READING TEXT START

This message is reinforced by the fact that our story tells us that Elijah’s erstwhile confederate is a chasid (“pious person”). If our chasid built a gatehouse in such a way that Elijah refused to converse with him and severed their connection, is he truly a chasid? Pious people don’t do impious things, do they? The passage serves as a warning to us: It’s far too easy to rely on “it’s permitted” (the letter of the law) without considering the ramifications and consequences of what we are doing.

God instructs Moses: Do what is right and good (ha-yashar v’ha-tov) in the sight of Adonai… (Deuteronomy 6:18). What purpose does this verse serve, given that Torah has specified literally hundreds of mitzvot for Moses and the Israelites to follow? Both Rashi and Nachmanides explain that this verse tells us that merely doing what is required is insufficient; we are to live in such a way that we act lifnim mishurat ha-din (“beyond the letter of the law”). This means that we are obligated to consider the consequences of what we do and weight that along with the purpose of the mitzvot. The chasid did what Mishnah permits, but not how Mishnah intended it.

READING TEXT END

- _WHAT YOU NEED TO DO_: Reproduce the commentary on Elijah and the chasid word for word, starting at "This message is" and ending at "we are doing.".

ENTRIES SUPPLIED START

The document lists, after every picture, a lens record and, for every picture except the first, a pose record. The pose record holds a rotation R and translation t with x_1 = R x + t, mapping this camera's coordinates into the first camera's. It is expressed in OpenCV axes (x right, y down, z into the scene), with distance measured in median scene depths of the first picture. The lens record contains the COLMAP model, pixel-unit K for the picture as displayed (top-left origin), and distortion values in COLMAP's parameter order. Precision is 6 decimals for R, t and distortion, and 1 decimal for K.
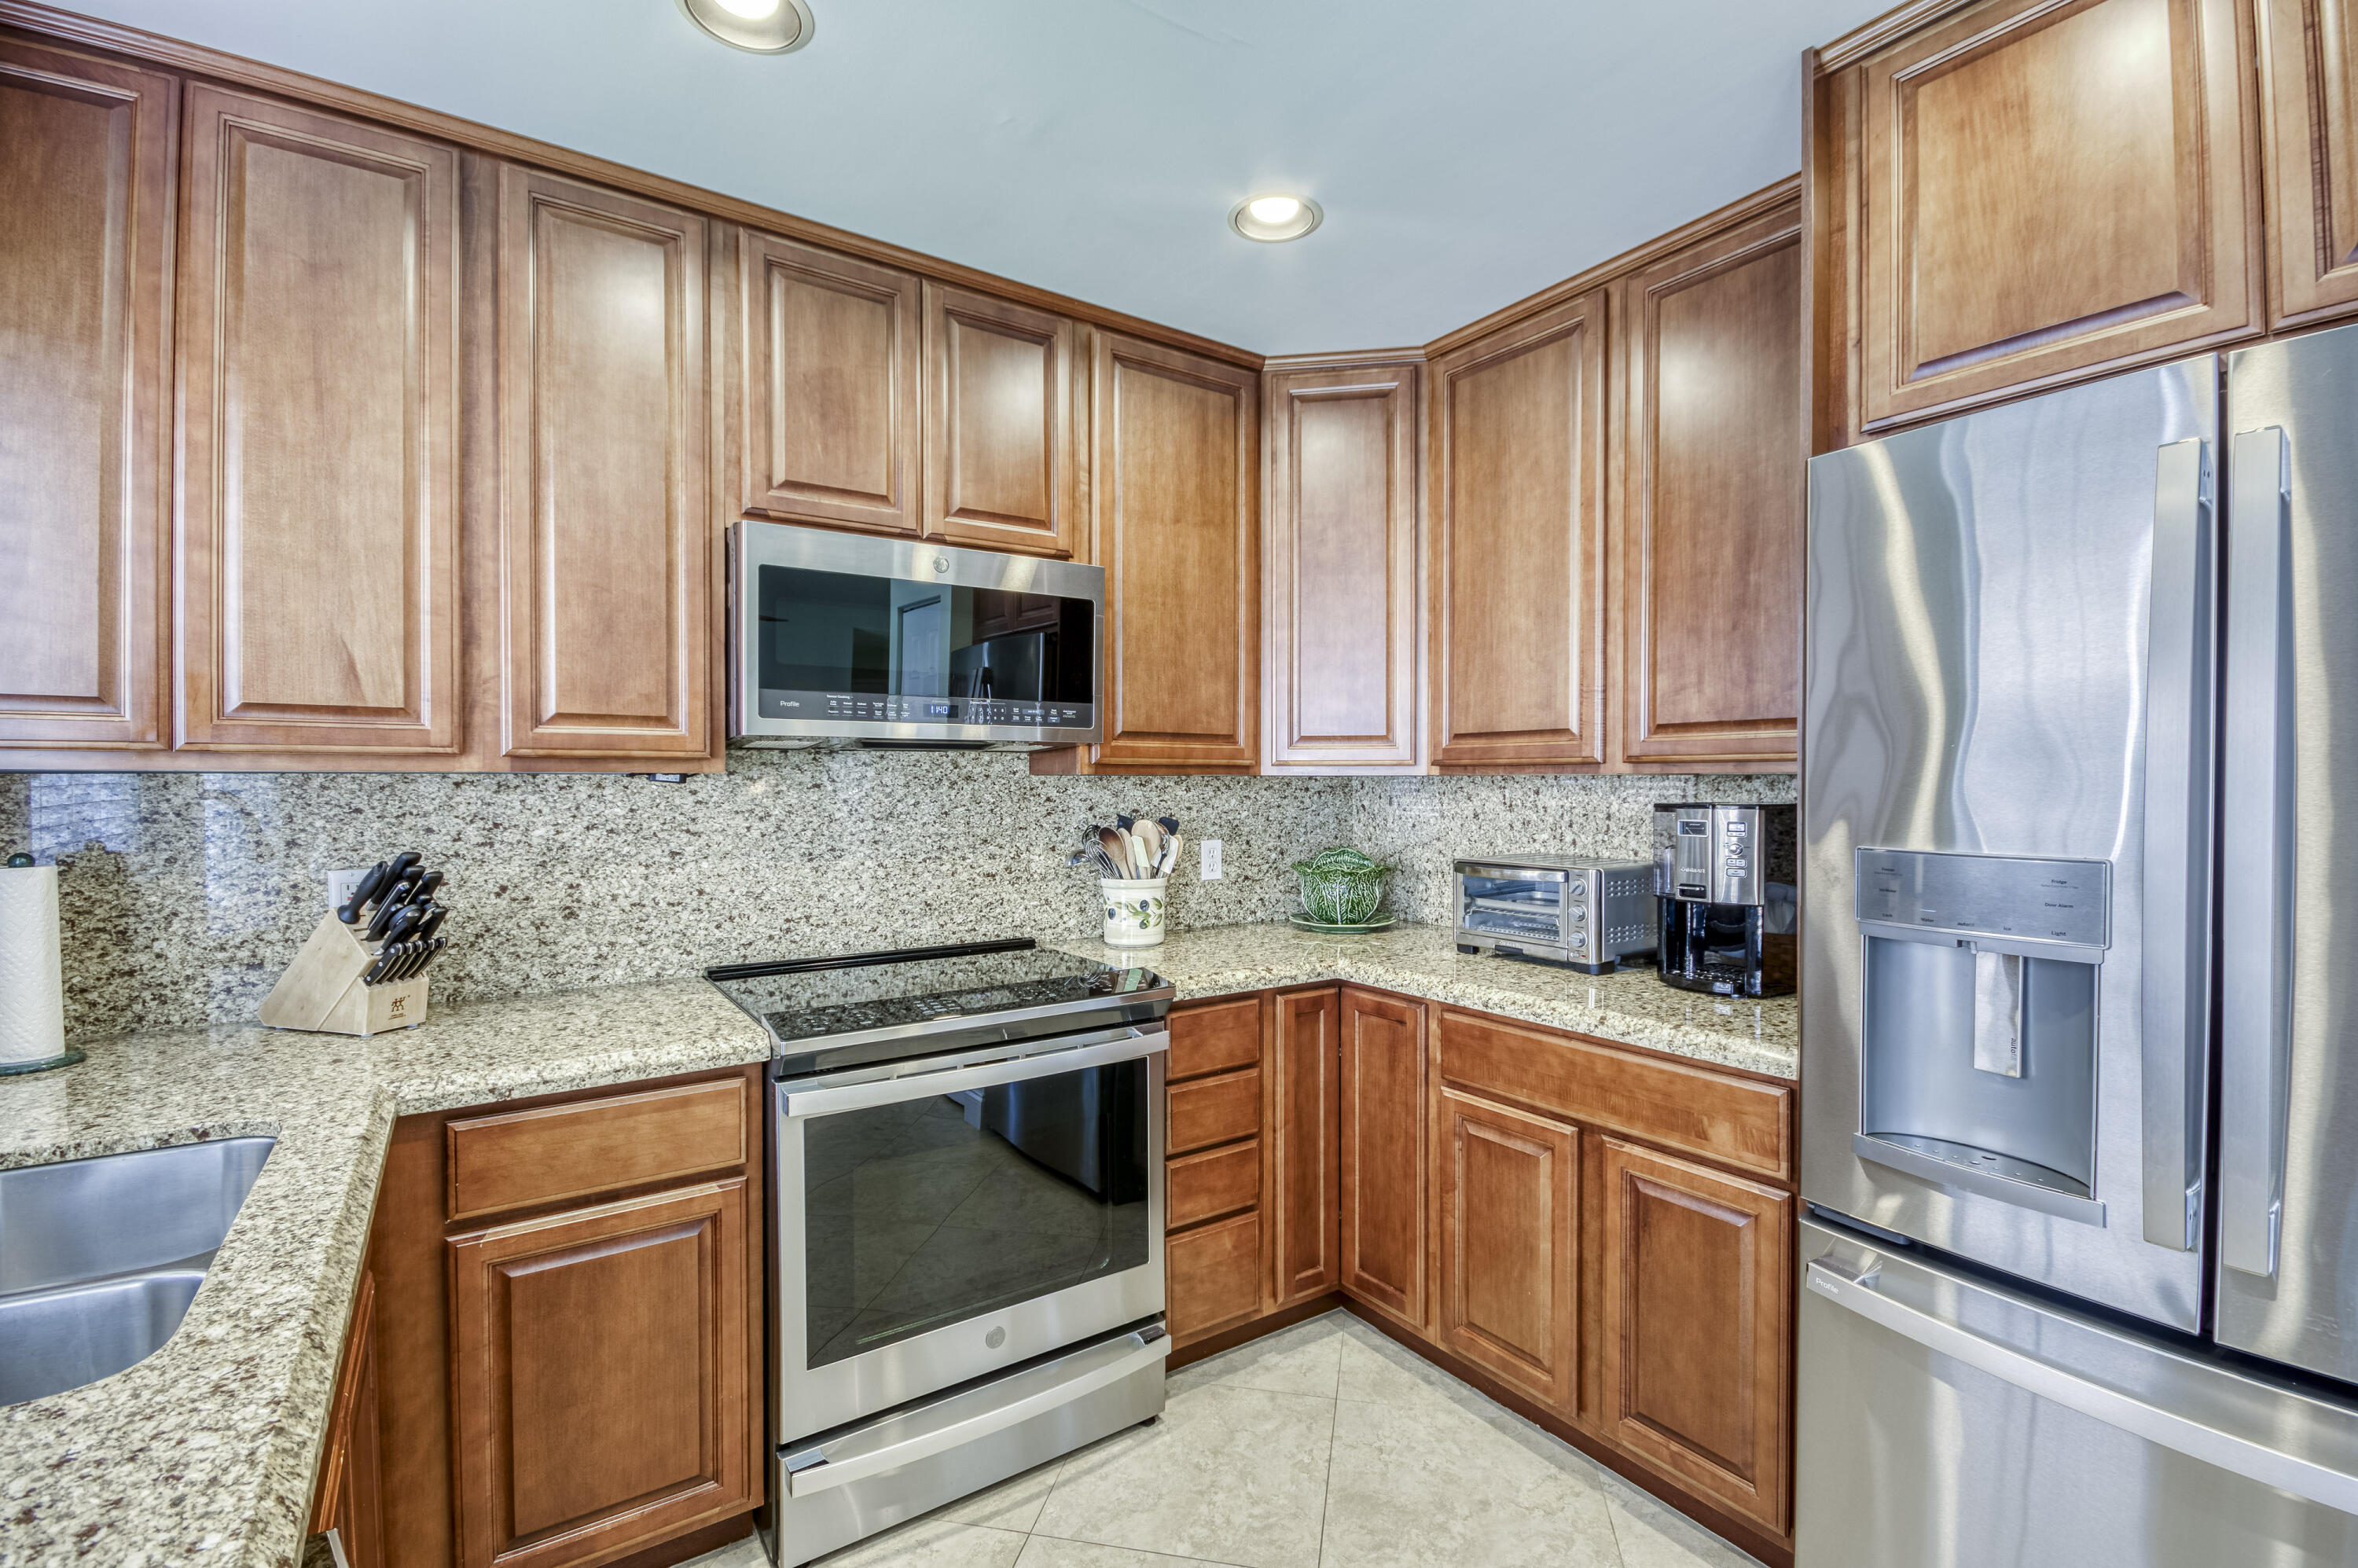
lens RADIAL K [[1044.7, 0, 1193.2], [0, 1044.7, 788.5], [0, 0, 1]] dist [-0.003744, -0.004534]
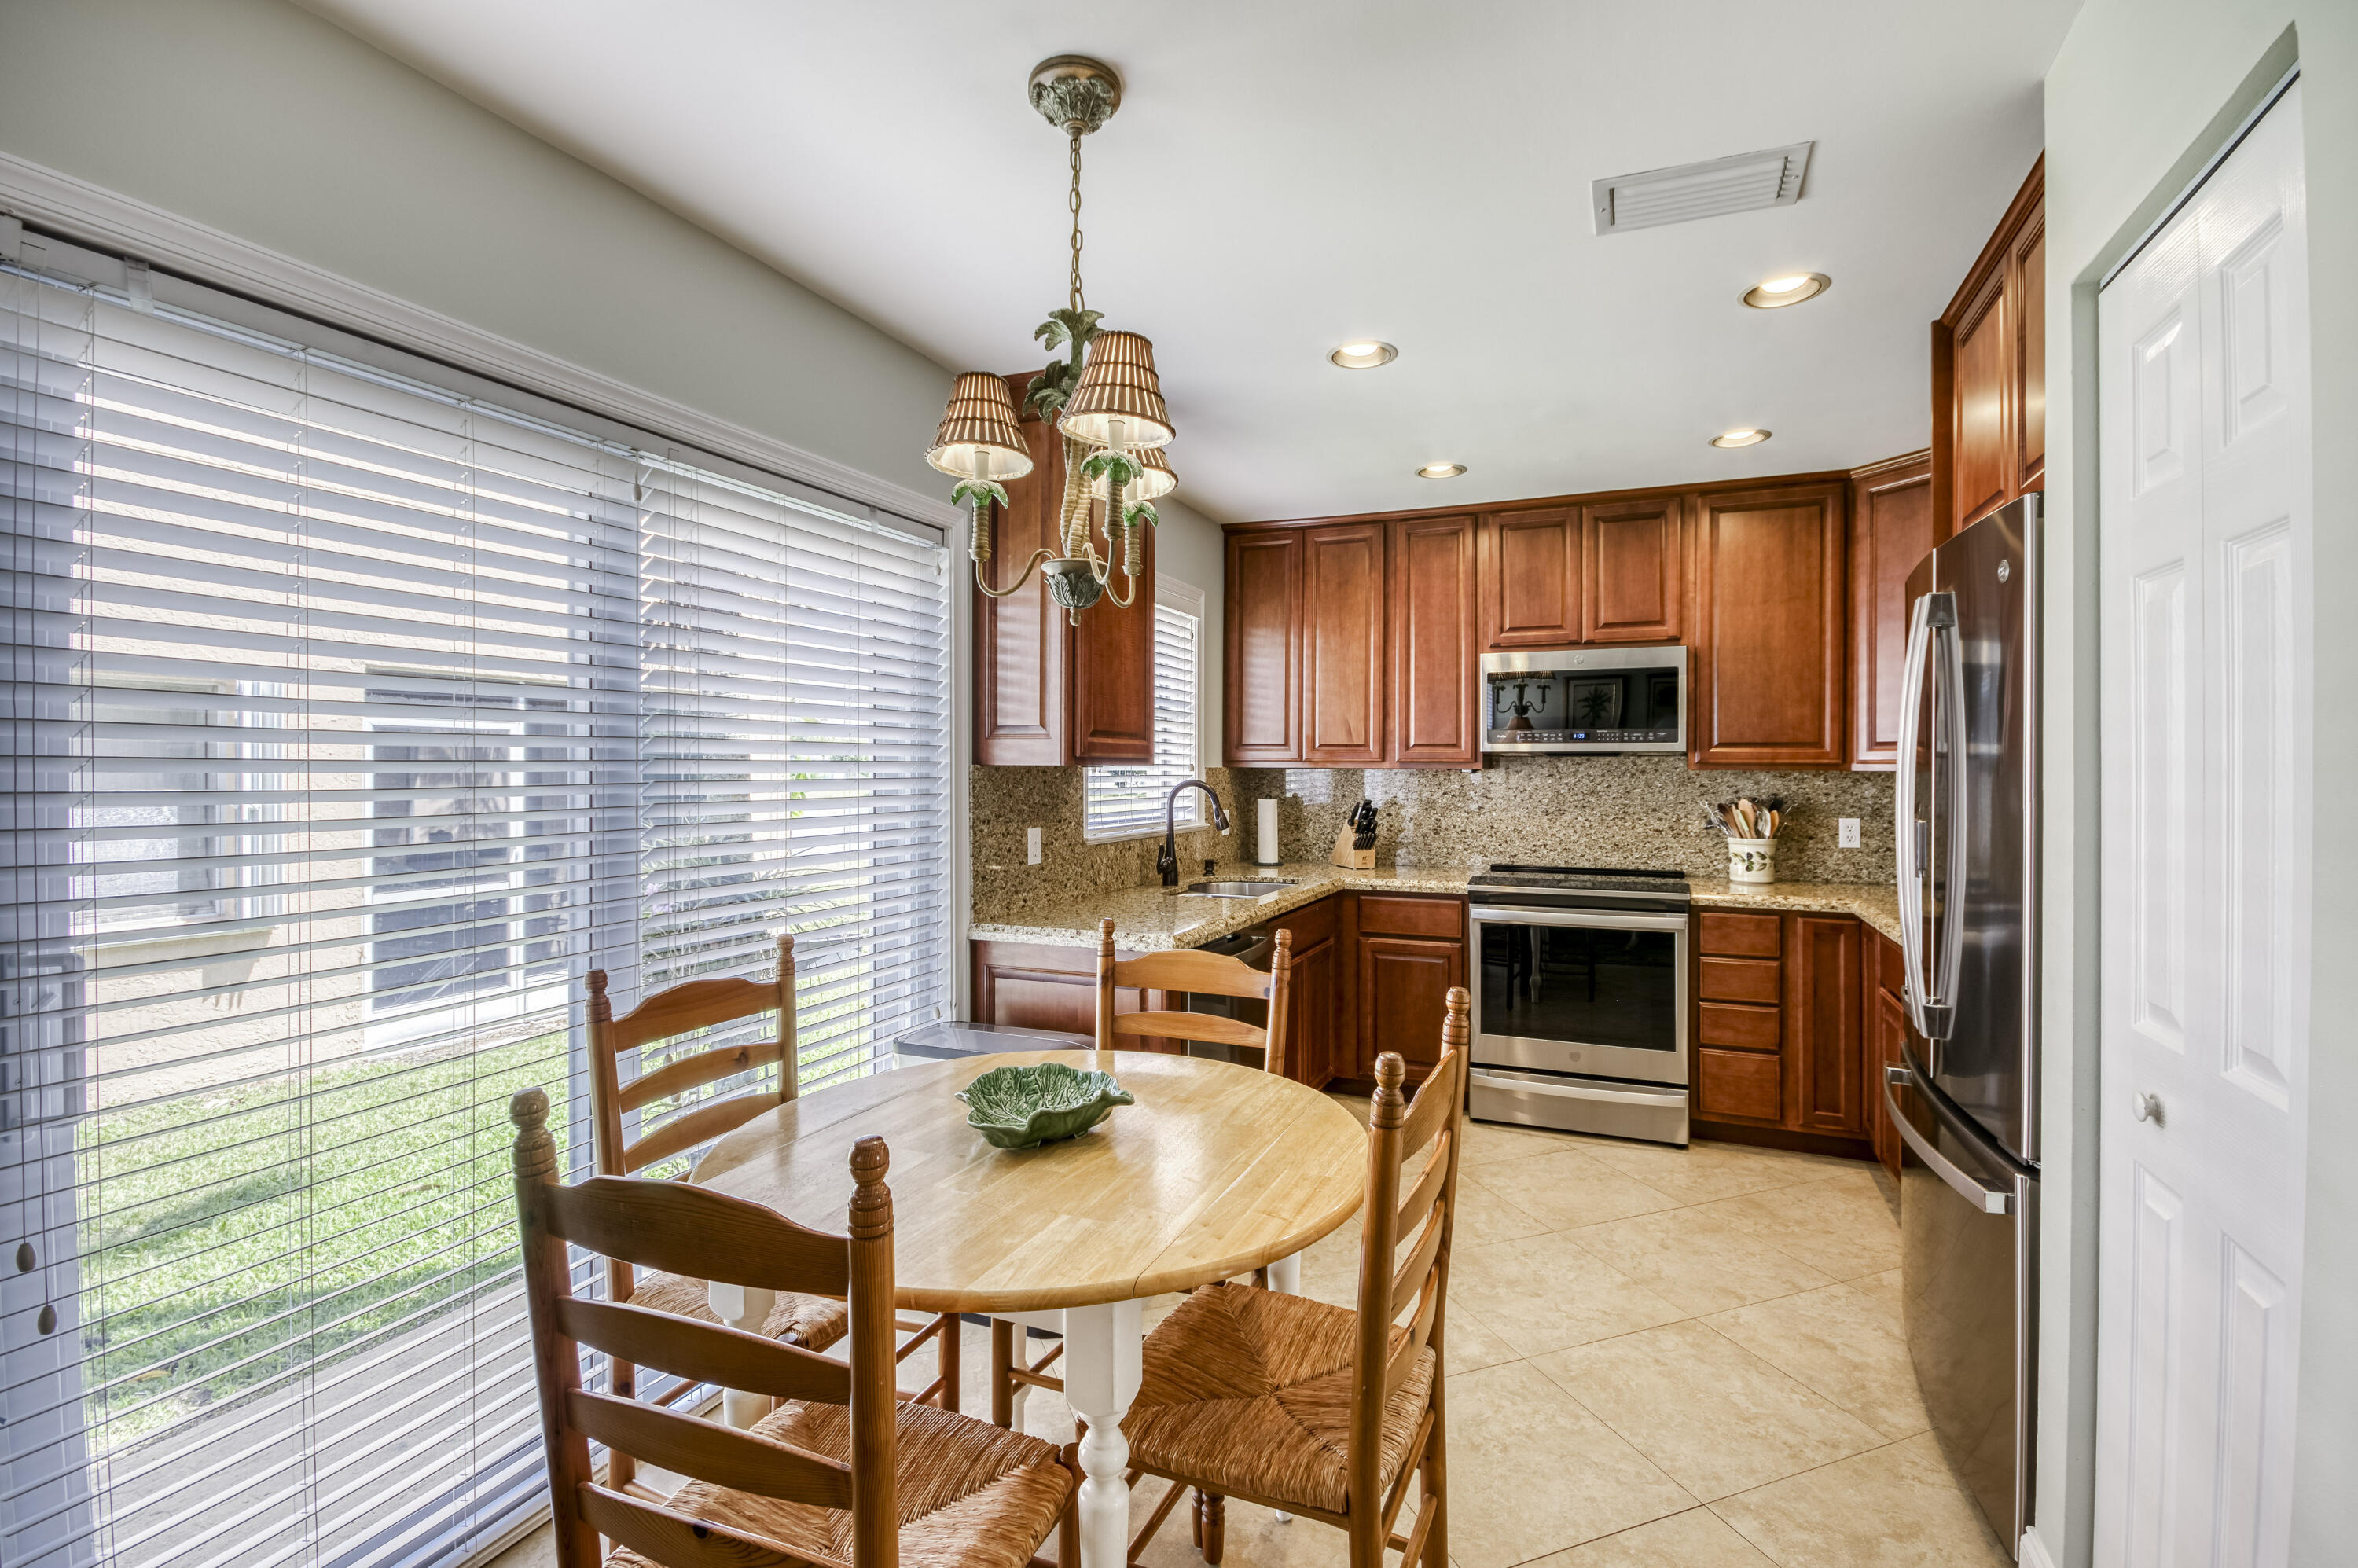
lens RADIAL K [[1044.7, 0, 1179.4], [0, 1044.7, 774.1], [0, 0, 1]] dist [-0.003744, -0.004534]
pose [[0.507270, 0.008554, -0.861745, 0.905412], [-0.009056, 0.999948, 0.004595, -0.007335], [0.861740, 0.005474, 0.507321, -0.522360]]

ENTRIES SUPPLIED END
ENTRIES SUPPLIED START

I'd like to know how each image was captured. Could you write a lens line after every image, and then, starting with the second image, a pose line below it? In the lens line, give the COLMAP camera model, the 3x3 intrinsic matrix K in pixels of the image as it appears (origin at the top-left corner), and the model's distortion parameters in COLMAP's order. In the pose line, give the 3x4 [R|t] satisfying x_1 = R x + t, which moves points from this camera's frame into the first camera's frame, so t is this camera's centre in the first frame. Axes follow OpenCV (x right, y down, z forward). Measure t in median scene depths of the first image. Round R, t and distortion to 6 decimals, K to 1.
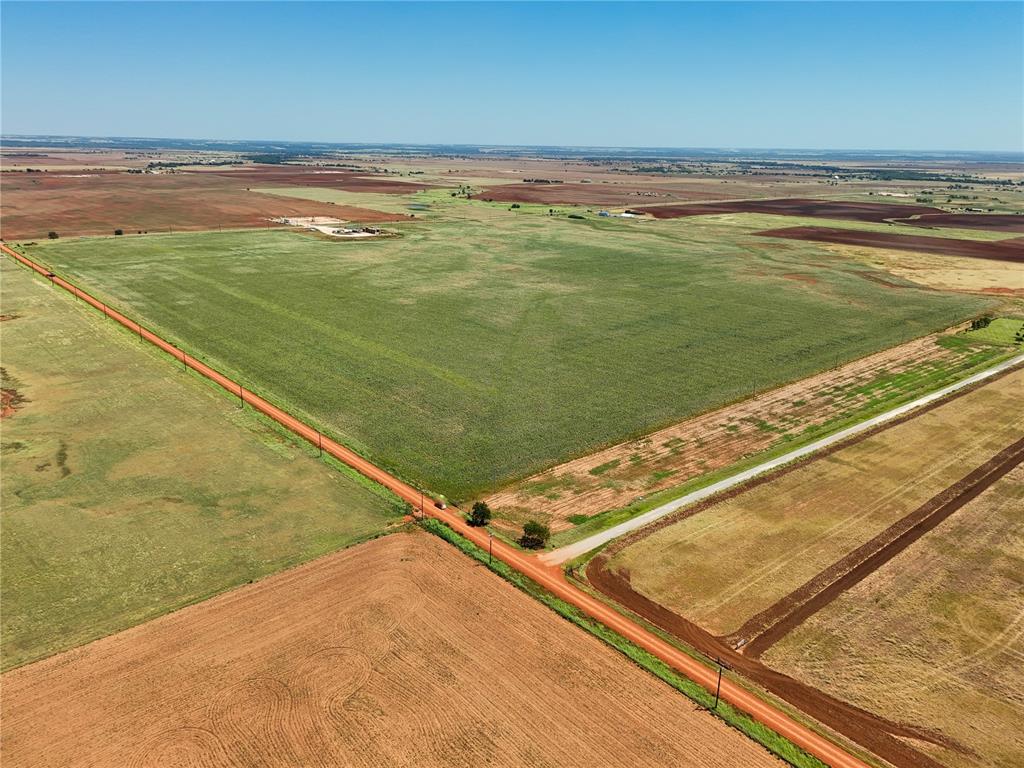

ENTRIES SUPPLIED END

- _ANSWER FOR THIS EXERCISE_:
This message is reinforced by the fact that our story tells us that Elijah’s erstwhile confederate is a chasid (“pious person”). If our chasid built a gatehouse in such a way that Elijah refused to converse with him and severed their connection, is he truly a chasid? Pious people don’t do impious things, do they? The passage serves as a warning to us: It’s far too easy to rely on “it’s permitted” (the letter of the law) without considering the ramifications and consequences of what we are doing.